# TASK PROMPT
Reproduce the passage of the Haiku Deck excerpt below, starting at "When viewing any" and ending at "be all set!".

From their site: Haiku Deck helps you make "presentations that inspire. Meet Haiku Deck, a completely new kind of presentation software. We make telling your story simple, beautiful, and fun."

In Haiku Learning: Use Embed the Web to embed a Haiku Deck for any presentation, then hit play to scroll automatically through your beautifully-crafted deck, or use the arrow keys to move from slide to slide. Haiku Deck is responsive, SSL, and looks like it was made to fit inside a content block.

Haiku Deck embedded in Haiku Learning
Here's what Haiku Deck looks like embedded into a Haiku Learning content block. Perfect fit.

How do I get the embed code?

When viewing any Haiku Deck through the web application, hover over the little + sign icon to reveal additional sharing options, on the left hand side. This should present an Embed <> option. Copy/paste the code into a new Embed the Web content block, and you should be all set!

# EXTRACTED INFORMATION
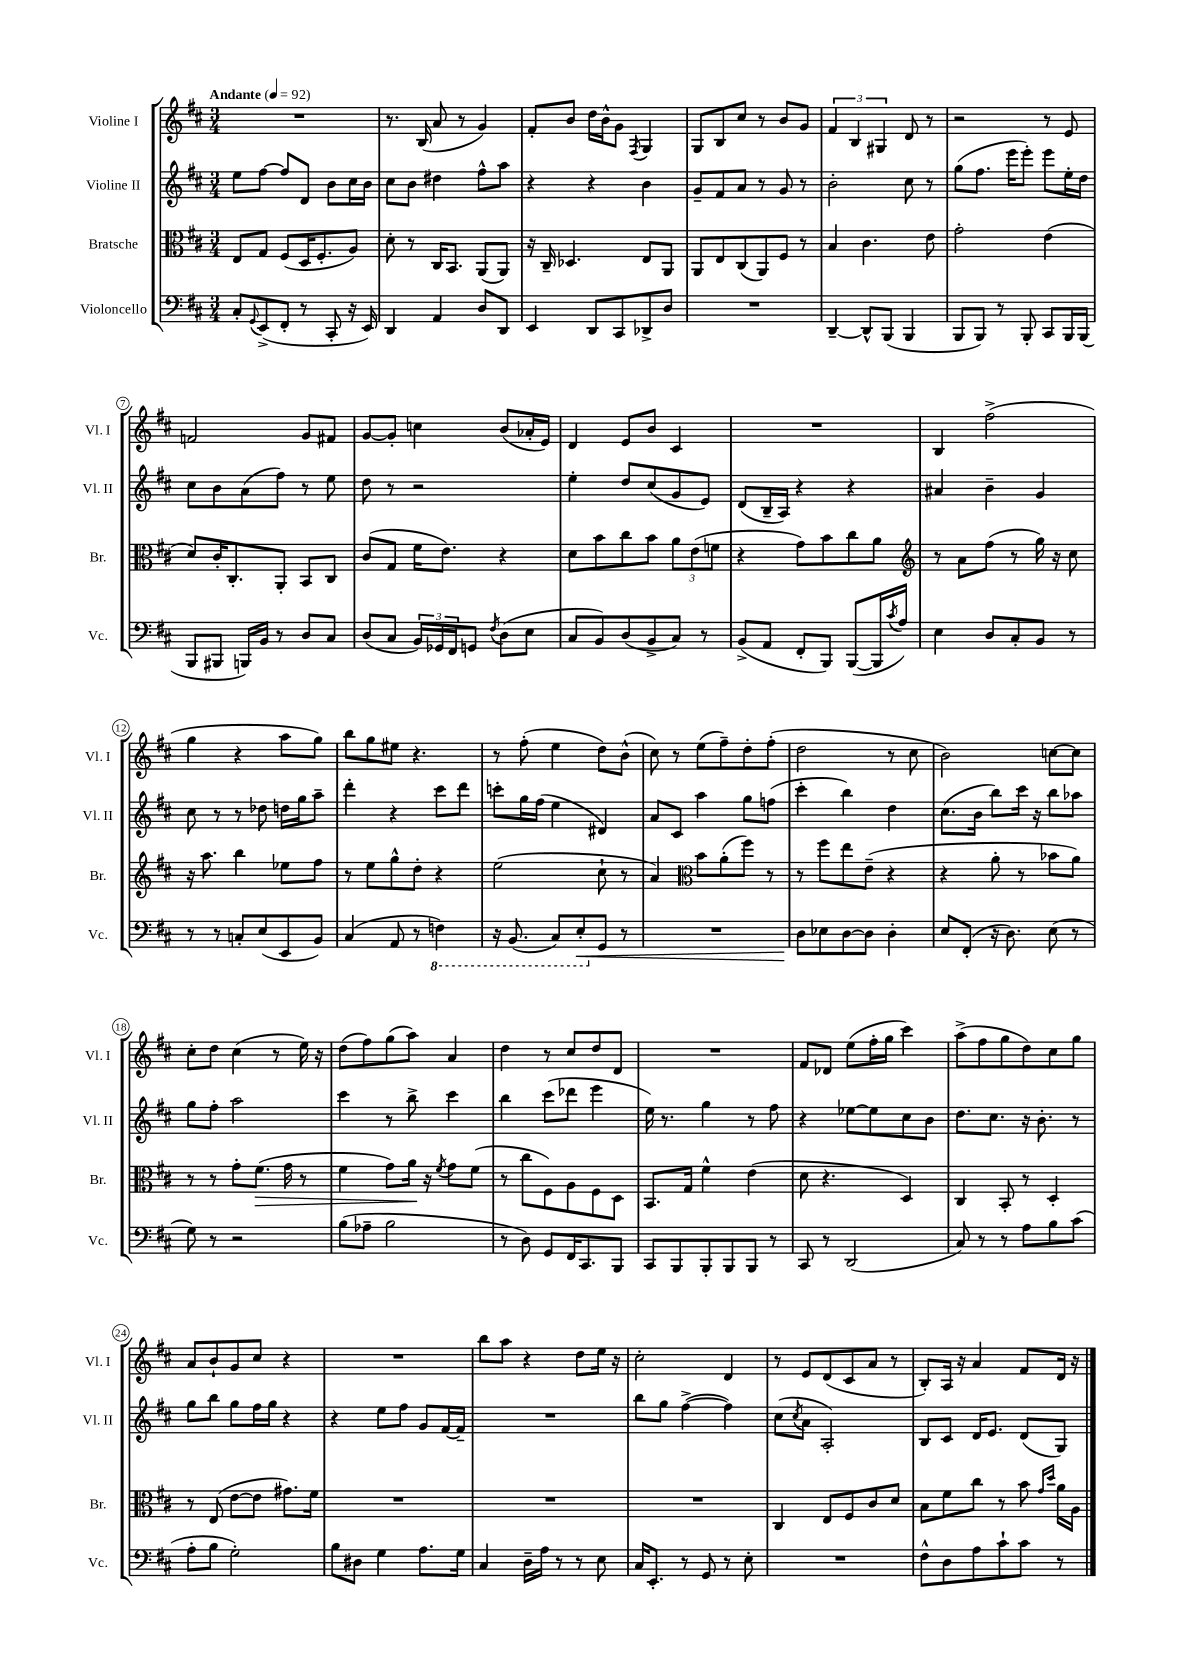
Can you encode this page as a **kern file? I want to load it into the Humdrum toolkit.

**kern	**kern	**kern	**kern
*staff4	*staff3	*staff2	*staff1
*clefF4	*clefC3	*clefG2	*clefG2
*k[f#c#]	*k[f#c#]	*k[f#c#]	*k[f#c#]
*M3/4	*M3/4	*M3/4	*M3/4
*MM92	*MM92	*MM92	*MM92
8C#'	8E	8ee	2.r
8qqGG	.	.	.
(8EE^	8G	[8ff#	.
8FF#'	(8F#	8ff#]	.
8r	16D	8d	.
.	8.F#'	.	.
8CC#'	.	8b	.
16r	8A)	16cc#	.
16EE)	.	16b	.
=	=	=	=
4DD	8d'	8cc#	8.r
.	8r	8b	.
.	.	.	(16B
4AA	16C#	4dd#	8a
.	8.BB	.	.
.	.	.	8r
8D	(8AA	8ff#^^	4g)
8DD	8AA)	8aa	.
=	=	=	=
4EE	16r	4r	8f#'
.	16C#~	.	.
.	4.D-	.	8b
8DD	.	4r	16dd
.	.	.	16b^^
8CC#	.	.	8g
.	.	.	8qF#
8DD-^	8E	4b	4G
8D	8AA	.	.
=	=	=	=
2.r	8AA	8g~	8G
.	8E	8f#	8B
.	(8C#	8a	8cc#
.	8AA)	8r	8r
.	8F#	8g	8b
.	8r	8r	8g
=	=	=	=
[4DD~	4B	2b'	6f#
.	.	.	6B
8DD^^]	4.c#	.	.
.	.	.	6G#
(8BBB	.	.	.
4BBB	.	8cc#	8d
.	8e	8r	8r
=	=	=	=
8BBB	2g'	(8gg	2r
8BBB)	.	8.ff#	.
8r	.	.	.
.	.	16eee	.
8BBB'	.	8eee')	.
8CC#	(4e	8eee	8r
16BBB	.	16ee'	8e
(16BBB	.	16dd	.
=	=	=	=
8BBB	8d)	8cc#	2f
8BBB#	16c#'	8b	.
.	8.C#'	.	.
16BBB)	.	(8a	.
16BB	.	.	.
8r	8AA'	8ff#)	.
8D	8BB	8r	8g
8C#	8C#	8ee	8f#
=	=	=	=
(8D	(8c#	8dd	[8g
8C#	8G	8r	8g']
24BB)	16f#	2r	4cc
24GG-	.	.	.
.	8.e)	.	.
24FF#	.	.	.
8GG	.	.	.
8qF#	.	.	.
(8D	4r	.	(8b
8E	.	.	16a-'
.	.	.	16e)
=	=	=	=
8C#	8d	4ee'	4d
8BB)	8b	.	.
(8D	8cc#	8dd	8e
8BB^	8b	(8cc#	8b
8C#)	12a	8g	4c#
.	(12e	.	.
8r	.	8e)	.
.	12f	.	.
=	=	=	=
(8BB^	4r	(8d	2.r
8AA	.	16B~	.
.	.	16A)	.
8FF#'	8g)	4r	.
8BBB)	8b	.	.
([8BBB	8cc#	4r	.
16BBB]	8a	.	.
8qc#	.	.	.
16A)	.	.	.
=	=	=	=
*	*clefG2	*	*
4E	8r	4a#	4B
.	8a	.	.
8D	(8ff#	4b~	(2ff#^
8C#'	8r	.	.
8BB	16gg)	4g	.
.	16r	.	.
8r	8cc#	.	.
=	=	=	=
8r	16r	8cc#	4gg
.	8.aa	.	.
8r	.	8r	.
8C'	4bb	8r	4r
(8E	.	8dd-	.
8EE	8ee-	16dd	8aa
.	.	16gg	.
8BB)	8ff#	8aa~	8gg)
=	=	=	=
(4C#	8r	4ddd'	8bb
.	8ee	.	8gg
8AA	8gg^^	4r	8ee#
8r	8dd'	.	4.r
4FF)	4r	8ccc#	.
.	.	8ddd	.
=	=	=	=
16r	(2ee	8ccc'	8r
(8.BBB	.	.	.
.	.	16gg	(8ff#'
.	.	(16ff#	.
8CC#)	.	4ee	4ee
8EE'	.	.	.
8GG	8cc#`	4d#)	8dd)
8r	8r	.	(8b^^
=	=	=	=
2.r	4a)	8a	8cc#)
.	.	8c#	8r
*	*clefC3	*	*
.	8b	4aa	(8ee
.	(8a'	.	8ff#~)
.	8ff#)	8gg	8dd'
.	8r	(8ff	(8ff#'
=	=	=	=
8D	8r	4ccc#'	2dd
8E-	8ff#	.	.
[8D	8ee	4bb)	.
8D]	(8e~	.	.
4D'	4r	4dd	8r
.	.	.	8cc#
=	=	=	=
8E	4r	(8.cc#	2b)
(8FF#'	.	.	.
.	.	16b	.
16r	8a'	8bb)	.
8.D)	.	.	.
.	8r	16ccc#	.
.	.	16r	.
(8E	8b-	8bb	[8cc
8r	8a)	8aa-	8cc]
=	=	=	=
8G)	8r	8gg	8cc#'
8r	8r	8ff#'	8dd
2r	8g'	2aa	(4cc#
.	(8.f#	.	.
.	.	.	8r
.	16g	.	.
.	8r	.	16ee)
.	.	.	16r
=	=	=	=
(8B	4f#	4ccc#	(8dd
8A-~	.	.	8ff#)
2B	8g)	8r	(8gg
.	16a	8bb^	8aa)
.	16r	.	.
.	8qf#	.	.
.	8g	4ccc#	4a
.	(8f#	.	.
=	=	=	=
8r	8r	4bb	4dd
8D)	8cc#	.	.
8GG	8F#)	(8ccc#	8r
16FF#	8A	8ddd-	8cc#
8.CC#	.	.	.
.	8F#	4eee	8dd
8BBB	8D	.	8d
=	=	=	=
8CC#	8.BB	16ee)	2.r
.	.	8.r	.
8BBB	.	.	.
.	16G	.	.
8BBB'	4f#^^	4gg	.
8BBB	.	.	.
8BBB	(4e	8r	.
8r	.	8ff#	.
=	=	=	=
8CC#	8d	4r	8f#
8r	4.r	.	8d-
(2DD	.	[8ee-	(8ee
.	.	8ee-]	16ff#'
.	.	.	16gg
.	4D)	8cc#	4ccc#)
.	.	8b	.
=	=	=	=
8C#)	4C#	8.dd	(8aa^
8r	.	.	8ff#
.	.	8.cc#	.
8r	8BB'	.	8gg
8A	8r	16r	8dd)
.	.	8.b'	.
8B	4D'	.	8cc#
(8c#	.	8r	8gg
=	=	=	=
8A'	8r	8gg	8a
8B	(8E	8bb	8b`
2G')	[8e	8gg	8g
.	8e]	16ff#	8cc#
.	.	16gg	.
.	8.g#)	4r	4r
.	16f#	.	.
=	=	=	=
8B	2.r	4r	2.r
8D#	.	.	.
4G	.	8ee	.
.	.	8ff#	.
8.A	.	8g	.
.	.	[16f#	.
16G	.	16f#~]	.
=	=	=	=
4C#	2.r	2.r	8bb
.	.	.	8aa
16D~	.	.	4r
16A	.	.	.
8r	.	.	.
8r	.	.	8dd
8E	.	.	16ee
.	.	.	16r
=	=	=	=
16C#	2.r	8bb	2cc#'
8.EE'	.	.	.
.	.	8gg	.
8r	.	([4ff#^	.
8GG	.	.	.
8r	.	4ff#])	4d
8E'	.	.	.
=	=	=	=
2.r	4C#	(8cc#	8r
.	.	8qcc#	.
.	.	8a	8e
.	8E	2A')	(8d
.	8F#	.	8c#
.	8c#	.	8a
.	8d	.	8r
=	=	=	=
8F#^^	8B	8B	8B')
8D	8f#	8c#	16A
.	.	.	16r
8A	8cc#	16d	4a
.	.	8.e	.
8c#`	8r	.	.
8c#	8b	(8d	8f#
.	16qqg	.	.
.	16qqdd	.	.
8r	16a	8G)	16d
.	16A	.	16r
==	==	==	==
*-	*-	*-	*-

# ANSWER BELOW
When viewing any Haiku Deck through the web application, hover over the little + sign icon to reveal additional sharing options, on the left hand side. This should present an Embed <> option. Copy/paste the code into a new Embed the Web content block, and you should be all set!